> _Aim of the exercise_
Write out the entries exactly. None of the pictures should appear in the copy.

> _Data provided_
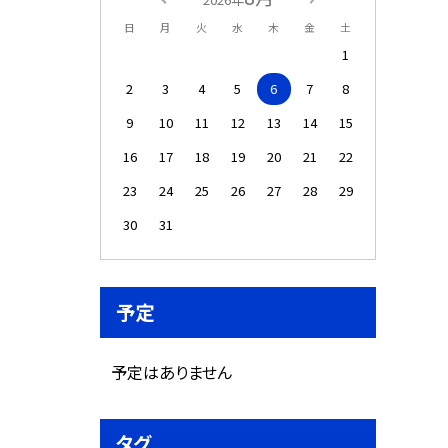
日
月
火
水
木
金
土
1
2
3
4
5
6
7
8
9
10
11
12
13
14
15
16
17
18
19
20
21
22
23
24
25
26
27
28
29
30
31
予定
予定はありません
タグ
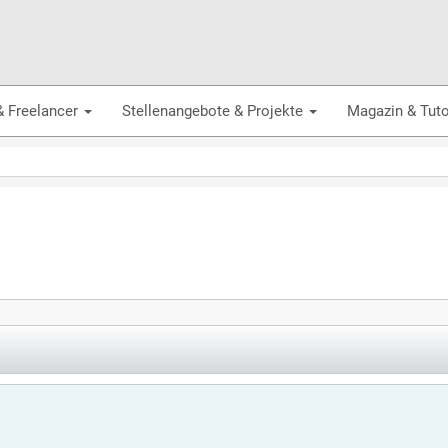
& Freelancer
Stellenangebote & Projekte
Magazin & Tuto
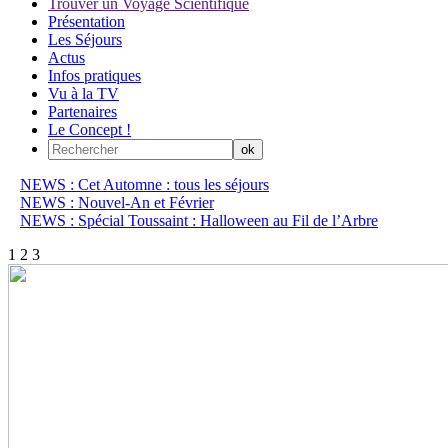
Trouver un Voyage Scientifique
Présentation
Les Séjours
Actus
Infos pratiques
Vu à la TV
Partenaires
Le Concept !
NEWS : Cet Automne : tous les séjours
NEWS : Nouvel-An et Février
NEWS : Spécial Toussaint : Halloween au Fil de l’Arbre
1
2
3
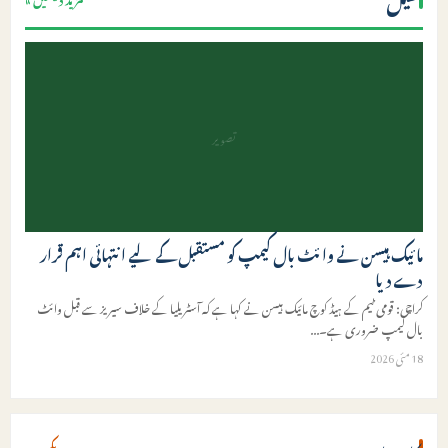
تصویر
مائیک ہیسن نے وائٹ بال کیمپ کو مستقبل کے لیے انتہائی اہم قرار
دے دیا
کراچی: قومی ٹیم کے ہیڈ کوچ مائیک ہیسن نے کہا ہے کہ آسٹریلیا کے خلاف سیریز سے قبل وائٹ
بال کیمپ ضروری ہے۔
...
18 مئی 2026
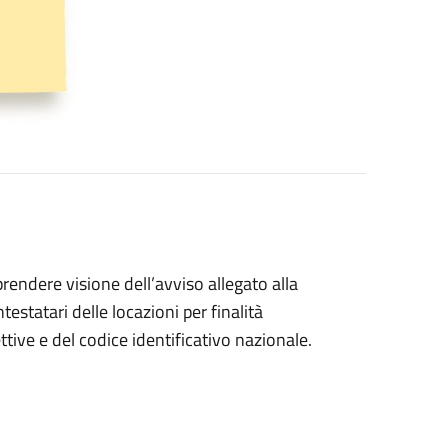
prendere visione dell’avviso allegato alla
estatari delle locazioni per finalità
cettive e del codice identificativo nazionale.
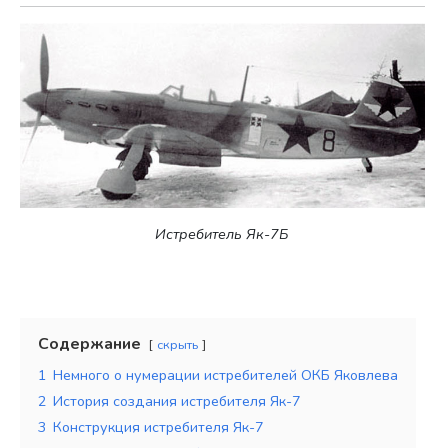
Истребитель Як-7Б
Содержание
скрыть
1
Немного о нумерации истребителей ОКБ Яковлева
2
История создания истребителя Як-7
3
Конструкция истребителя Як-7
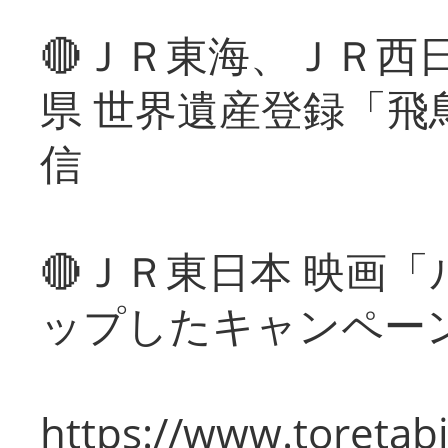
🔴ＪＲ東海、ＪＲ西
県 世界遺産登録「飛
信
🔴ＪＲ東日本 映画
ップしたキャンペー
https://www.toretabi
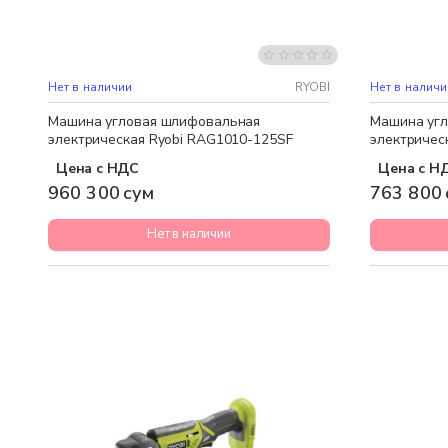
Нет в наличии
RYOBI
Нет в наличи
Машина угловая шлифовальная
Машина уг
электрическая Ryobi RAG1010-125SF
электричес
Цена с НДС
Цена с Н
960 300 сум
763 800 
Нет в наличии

> _Exercise answer_
日
月
火
水
木
金
土
1
2
3
4
5
6
7
8
9
10
11
12
13
14
15
16
17
18
19
20
21
22
23
24
25
26
27
28
29
30
31
予定
予定はありません
タグ
& Freelancer
Stellenangebote & Projekte
Magazin & Tuto
Trouver un Voyage Scientifique
Présentation
Les Séjours
Actus
Infos pratiques
Vu à la TV
Partenaires
Le Concept !
NEWS : Cet Automne : tous les séjours
NEWS : Nouvel-An et Février
NEWS : Spécial Toussaint : Halloween au Fil de l’Arbre
1
2
3
تصویر
مائیک ہیسن نے وائٹ بال کیمپ کو مستقبل کے لیے انتہائی اہم قرار
دے دیا
کراچی: قومی ٹیم کے ہیڈ کوچ مائیک ہیسن نے کہا ہے کہ آسٹریلیا کے خلاف سیریز سے قبل وائٹ
بال کیمپ ضروری ہے۔
...
18 مئی 2026
prendere visione dell’avviso allegato alla
estatari delle locazioni per finalità
cettive e del codice identificativo nazionale.
Истребитель Як-7Б
Содержание
скрыть
1
Немного о нумерации истребителей ОКБ Яковлева
2
История создания истребителя Як-7
3
Конструкция истребителя Як-7
🔴ＪＲ東海、ＪＲ西
県 世界遺産登録「飛
信
🔴ＪＲ東日本 映画
ップしたキャンペー
https://www.toretabi
Нет в наличии
RYOBI
Нет в наличи
Машина угловая шлифовальная
Машина уг
электрическая Ryobi RAG1010-125SF
электричес
Цена с НДС
Цена с Н
960 300 сум
763 800 
Нет в наличии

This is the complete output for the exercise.